• **Text provided**:
____

As with Crimea, Obama (consulting, of course, NATO allies like German chancellor Angela Merkel) might decide that the costs of defending Narva exceed the marginal benefits. Merkel and Obama would have to spend a lot of time mopping up the damage, but there are ways to reassure Poland, the Baltic states and the rest of eastern Europe that Narva, alone, isn’t worth starting World War III.
It’s a vexing hypothetical. But it’s a hypothetical. Obama (nor any other NATO leader) would ever publicly do or say anything to cast doubt — prospectively! — on the commitment to defend NATO allies.
If Putin ever crossed that line, and NATO didn’t defend Narva, sure, it would embarrass NATO, and it would undermine NATO’s credibility. That’s probably why Putin would do it — with no further economic, military or geopolitical costs of a wider invasion, it’s the ultimate way of symbolically undermining Article Five. If you’re Putin, you don’t have to annex all of Estonia or Lithuania or Latvia. You just have to cross the line, just barely, just once.
Of course, Putin could cause even more damage with Trump’s implicit nod in non-NATO countries like Moldova, Ukraine, Georgia and even Kazakhstan (where leaders worry Putin may one day go after the Caspian Sea oil reserves).
And sure enough, Estonia’s outspoken president Toomas Hendrik Ilves took to Twitter earlier this morning to defend his country:
We are equally committed to a l l our NATO allies, regardless of who they may be. That's what makes them allies.
— toomas hendrik ilves (@IlvesToomas) July 21, 2016
Estonia is 1 of 5 NATO allies in Europe to meet its 2% def expenditures commitment. Fought, with no caveats, in NATO's sole Art 5 op. in Afg
— toomas hendrik ilves (@IlvesToomas) July 21, 2016
Trump’s comments, though, invite Putin to take Narva almost as soon Trump would be inaugurated president in January 2017. Why wait? Trump could be impeached or die in office. Russia, meanwhile, would never get such a great opportunity to undermine the international norms that NATO has established for decades. In that scenario, it really would defy reality to call the sitting US president ‘the leader of the free world.’
What would Trump do? If he is goaded into responding (which seems likely, given his thin-skinned personality), his July comments will have propelled the United States into a needless conflict with Russia.

____

Stored data entries

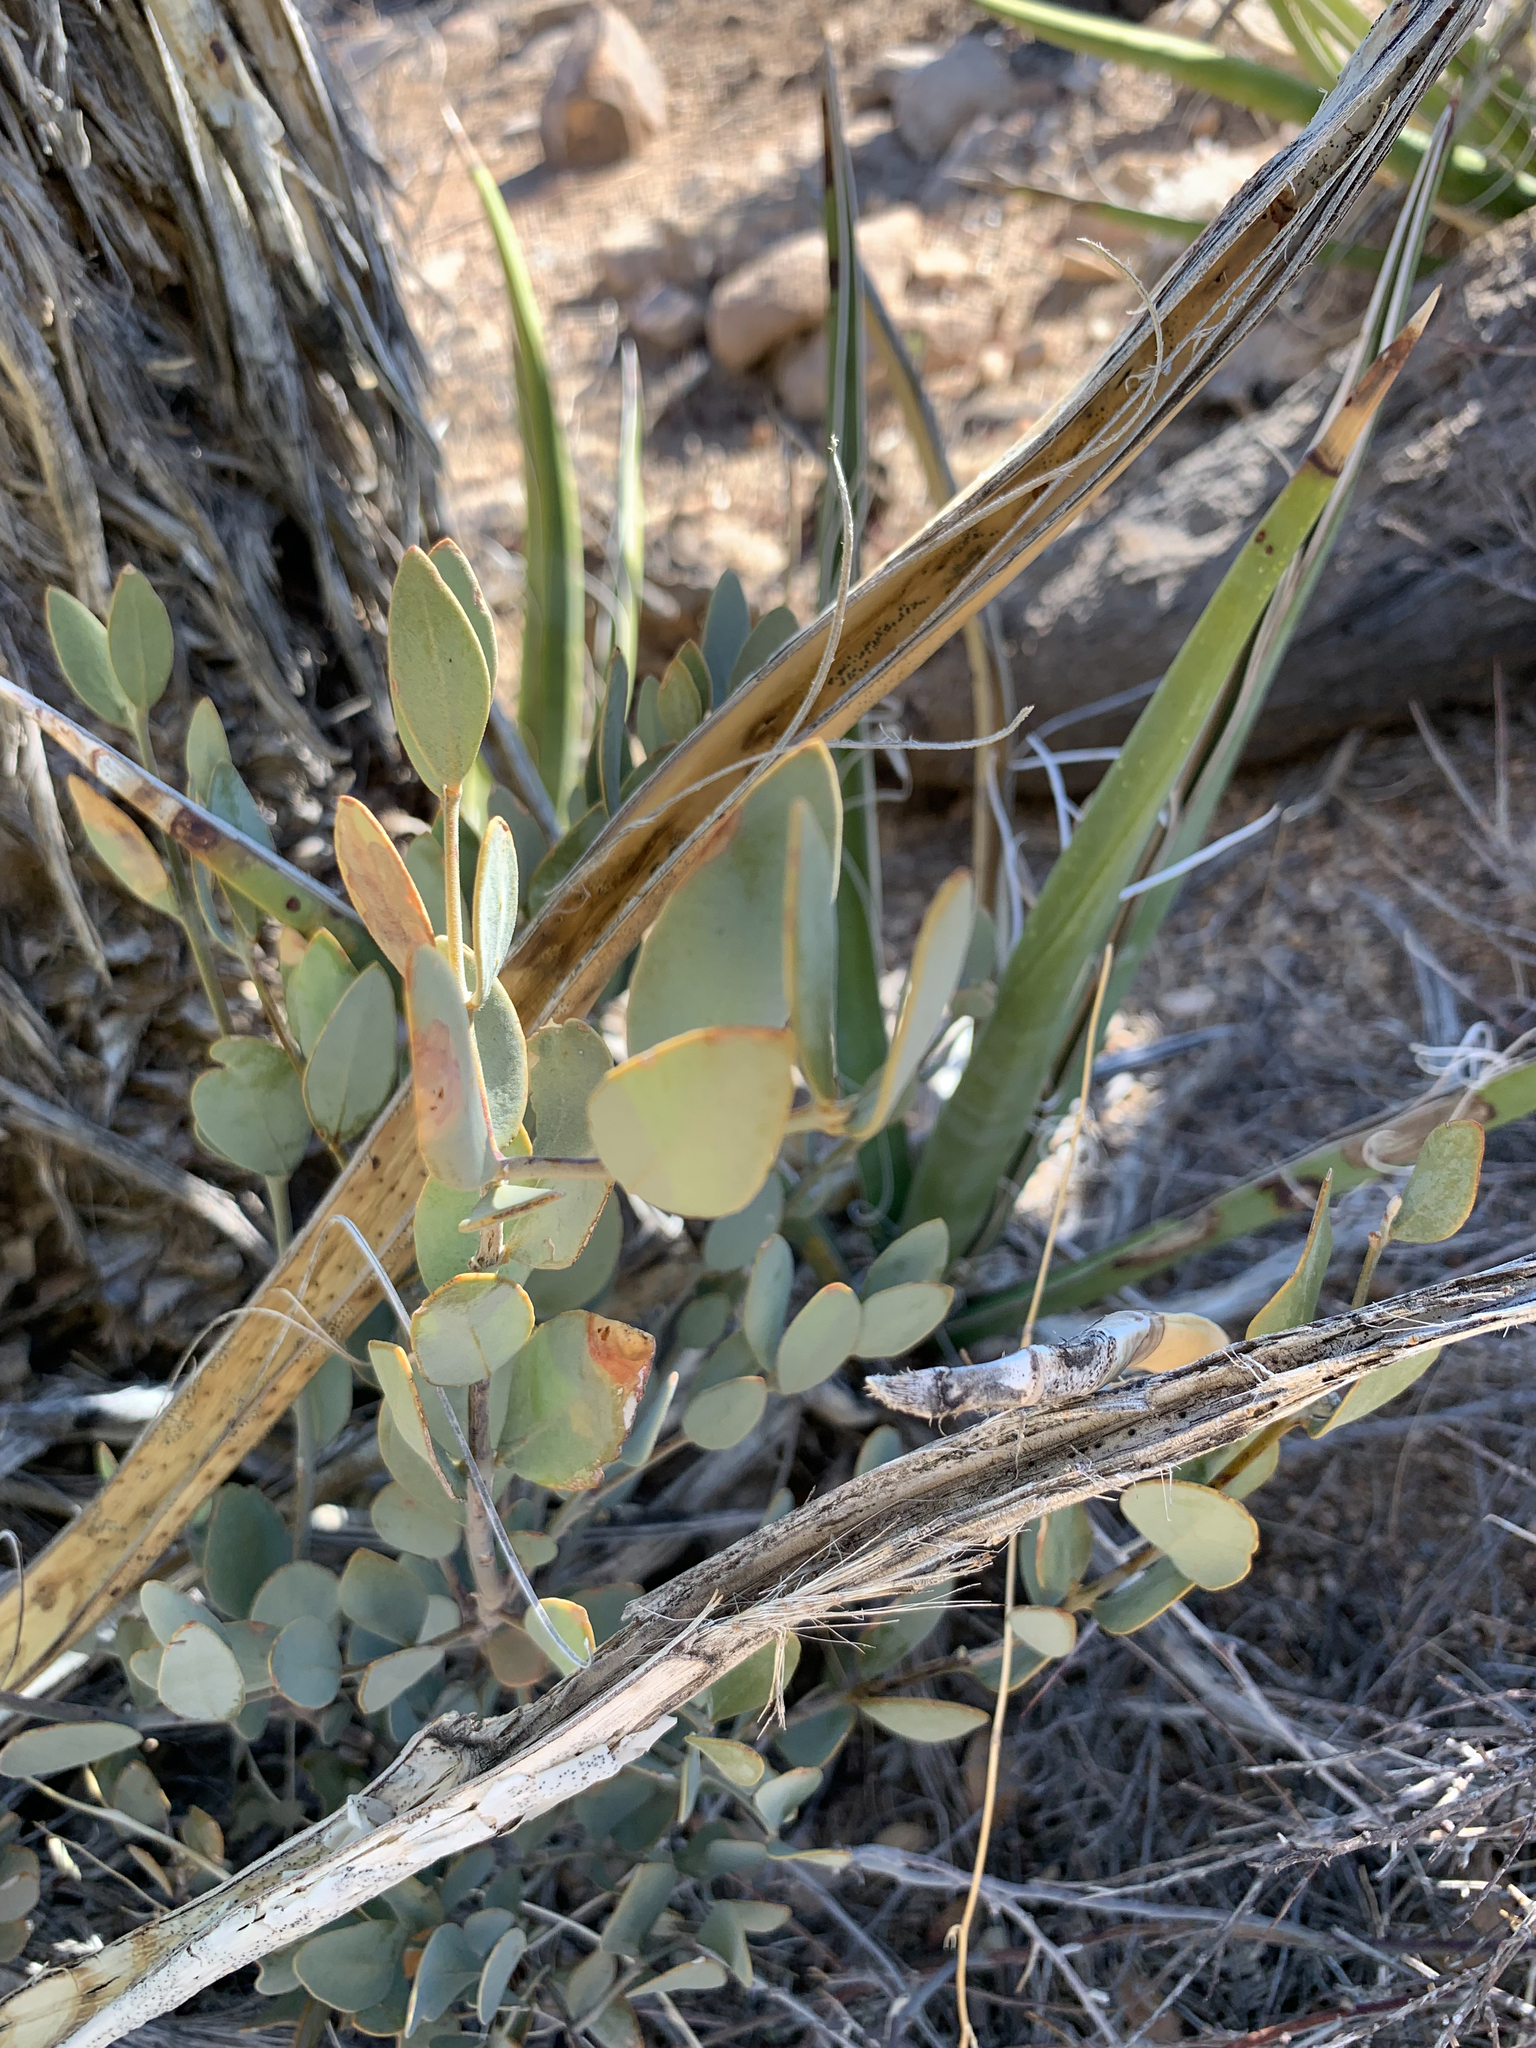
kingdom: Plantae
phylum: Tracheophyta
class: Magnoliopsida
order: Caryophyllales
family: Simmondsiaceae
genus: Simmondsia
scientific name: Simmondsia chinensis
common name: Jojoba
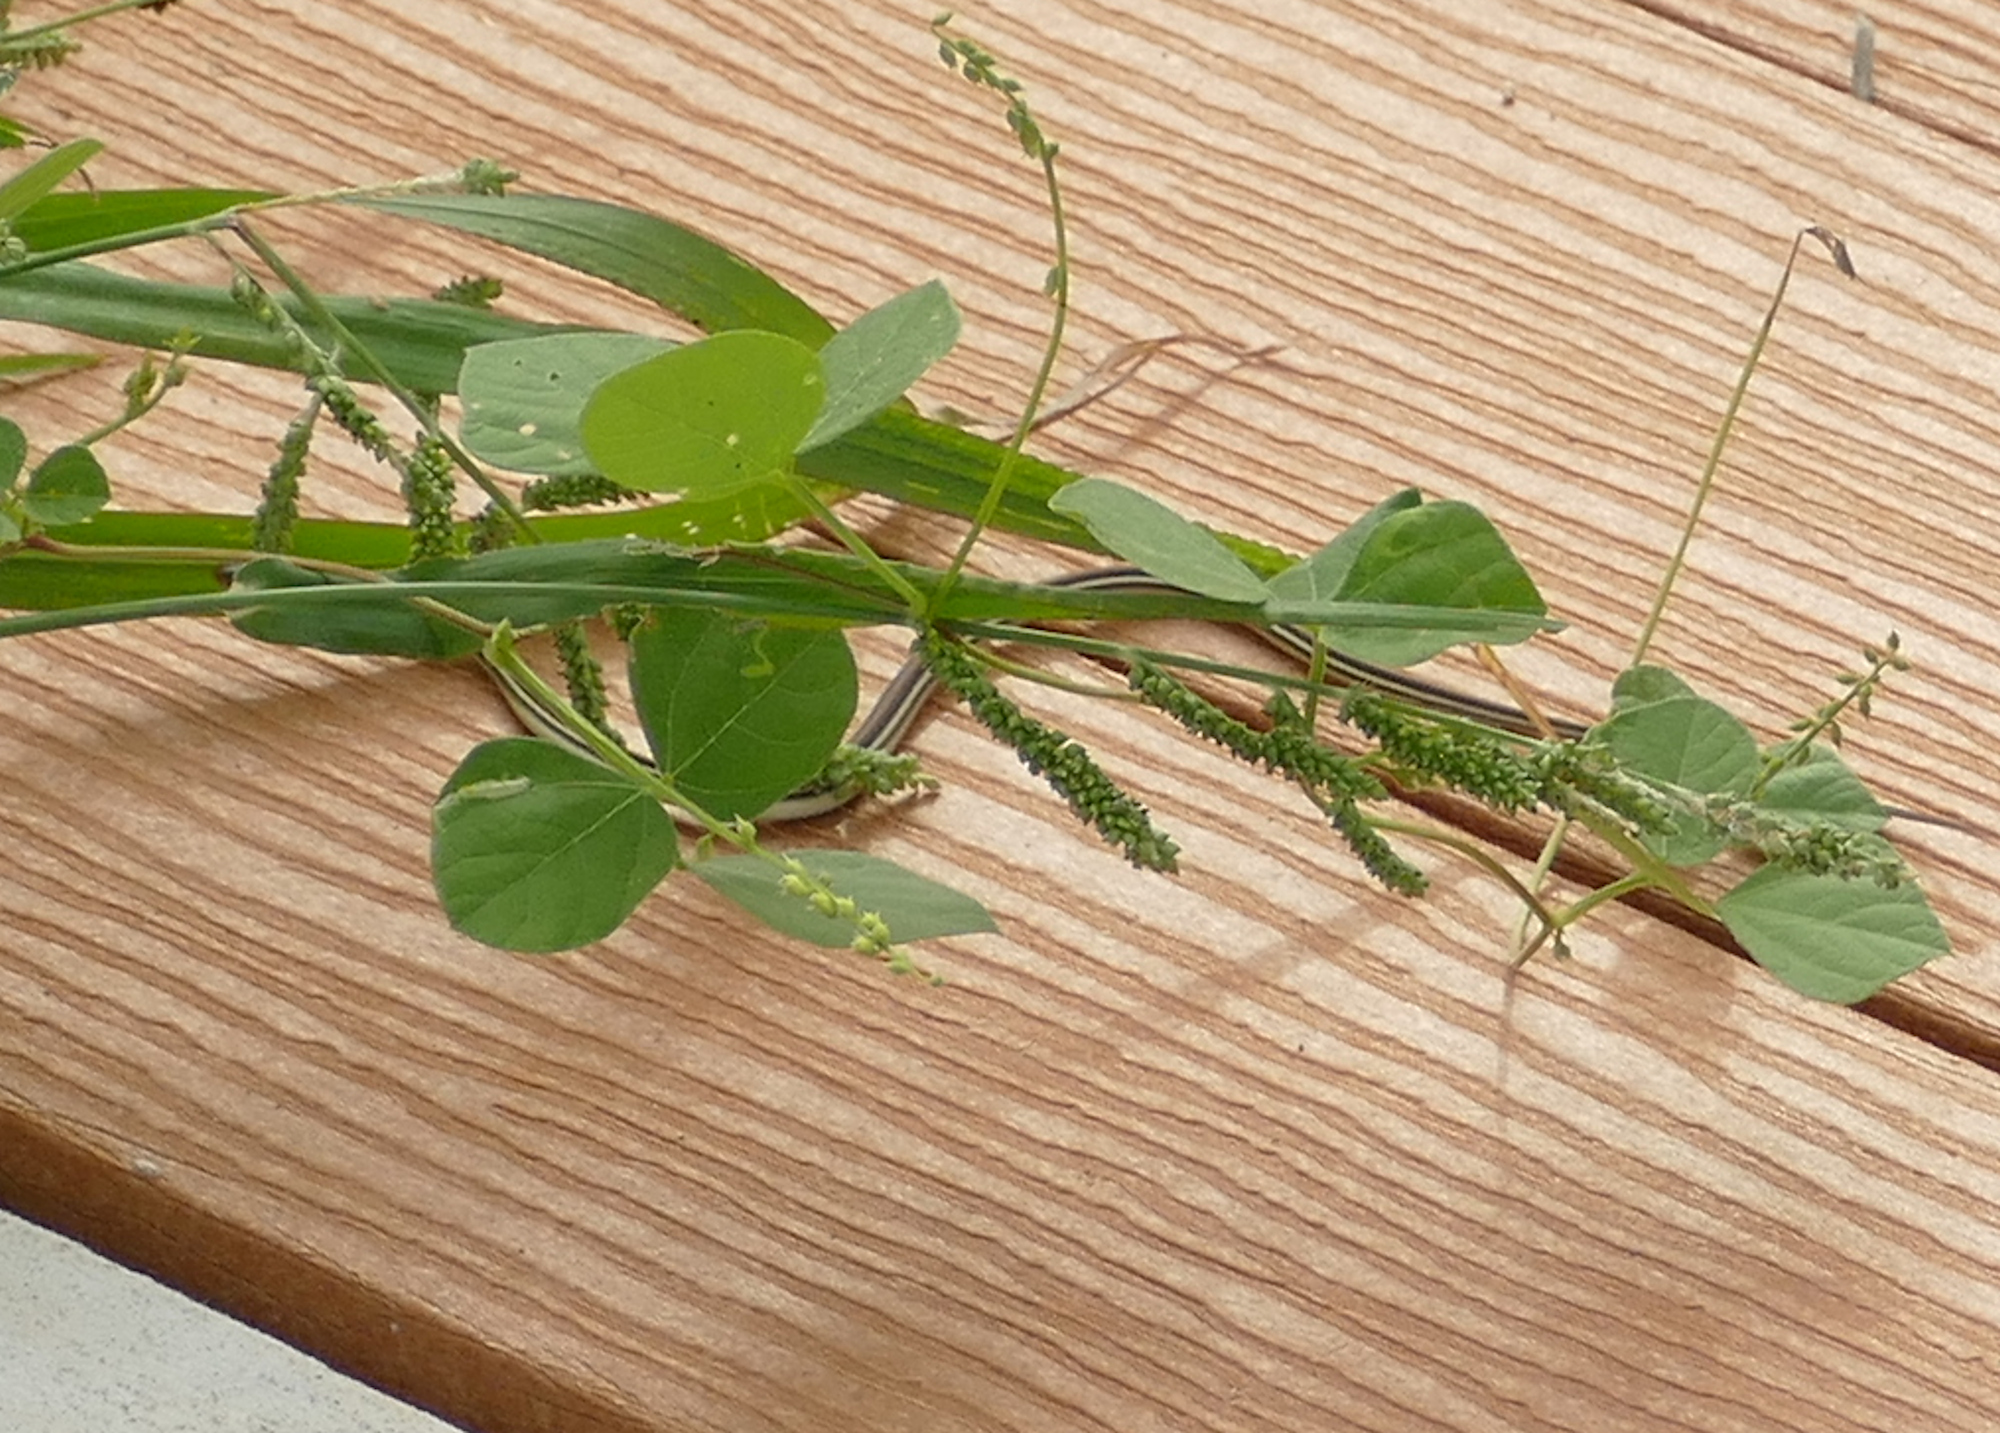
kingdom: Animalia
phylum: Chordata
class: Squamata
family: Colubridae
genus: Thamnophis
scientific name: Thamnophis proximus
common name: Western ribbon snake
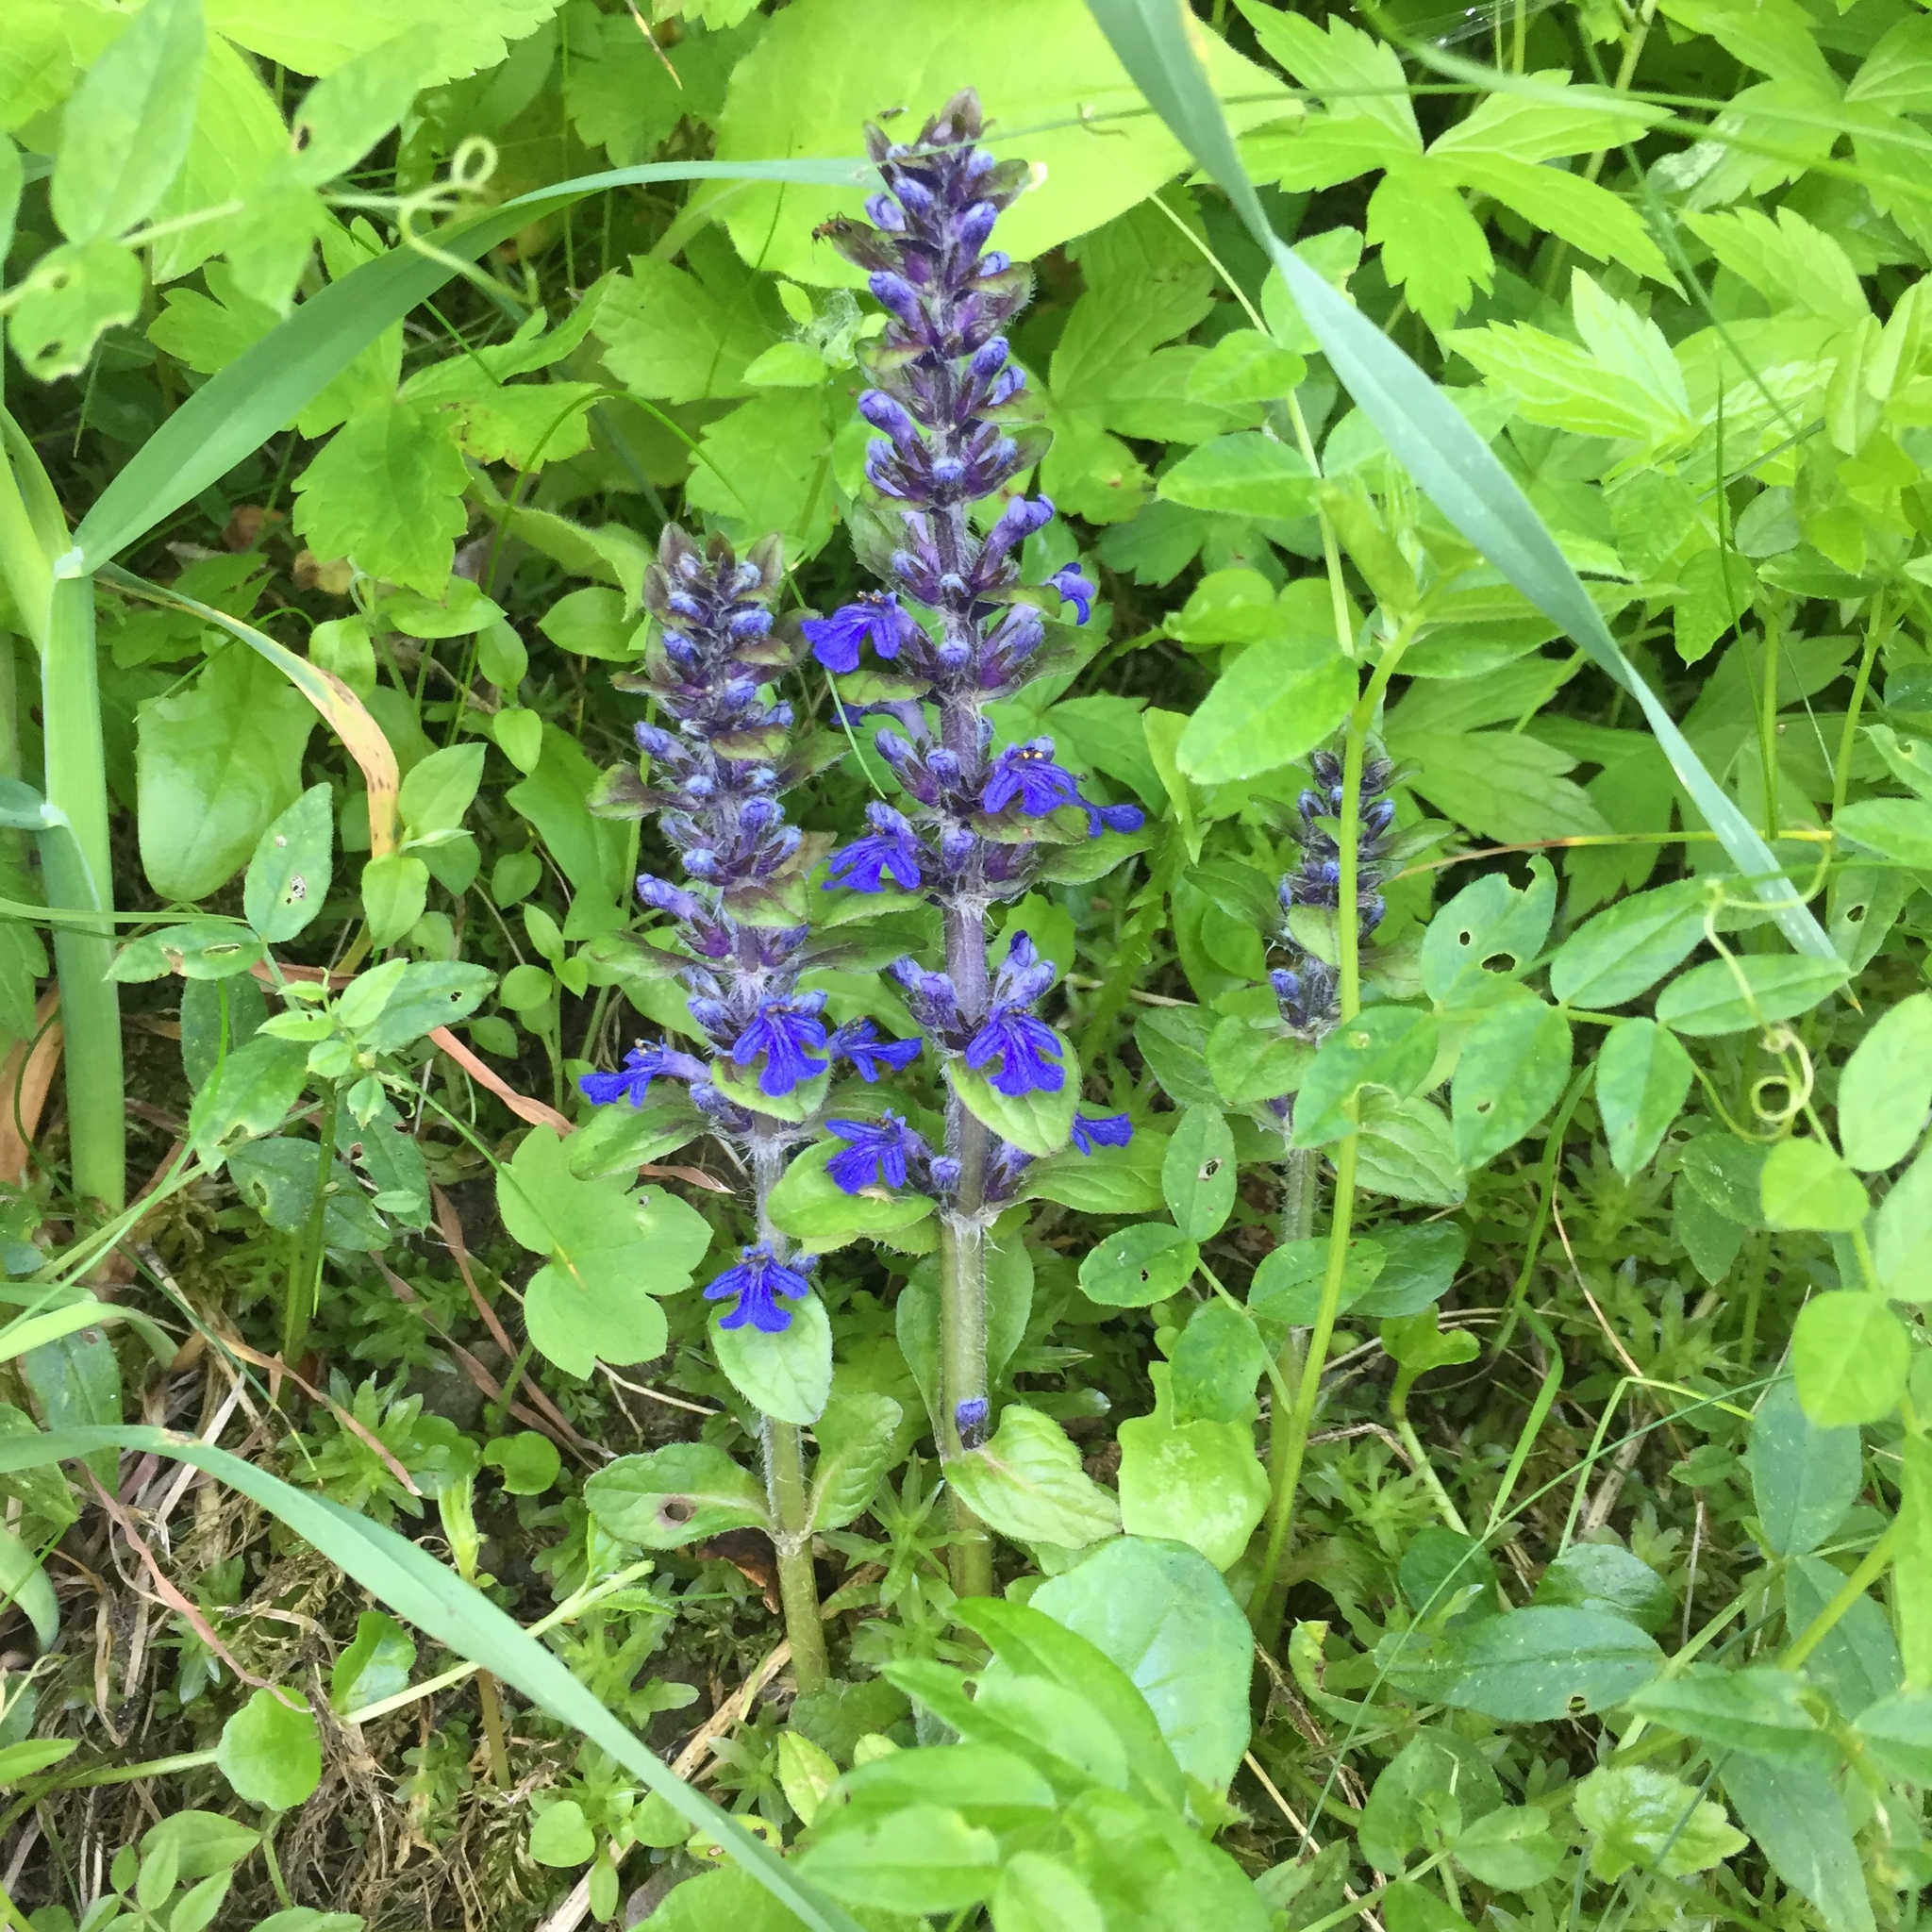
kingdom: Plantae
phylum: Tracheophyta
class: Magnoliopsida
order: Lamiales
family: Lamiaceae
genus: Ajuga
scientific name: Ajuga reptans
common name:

____

• **Exercise instructions**:
1. Echo the passage on NATO and Narva word for word, starting at "It’s a vexing" and ending at "barely, just once.".
2. Render this sentence from the passage on NATO and Narva in Spanish: "Russia, meanwhile, would never get such a great opportunity to undermine the international norms that NATO has established for decades."
3. In the passage on NATO and Narva, which non-NATO countries are named as places where Putin could cause even more damage?
The records play no part in this work.

• **Response list**:
1.
It’s a vexing hypothetical. But it’s a hypothetical. Obama (nor any other NATO leader) would ever publicly do or say anything to cast doubt — prospectively! — on the commitment to defend NATO allies.
If Putin ever crossed that line, and NATO didn’t defend Narva, sure, it would embarrass NATO, and it would undermine NATO’s credibility. That’s probably why Putin would do it — with no further economic, military or geopolitical costs of a wider invasion, it’s the ultimate way of symbolically undermining Article Five. If you’re Putin, you don’t have to annex all of Estonia or Lithuania or Latvia. You just have to cross the line, just barely, just once.

2. Rusia, mientras tanto, nunca tendría una oportunidad tan buena de socavar las normas internacionales que la OTAN ha establecido durante décadas.

3. Moldova, Ukraine, Georgia and Kazakhstan.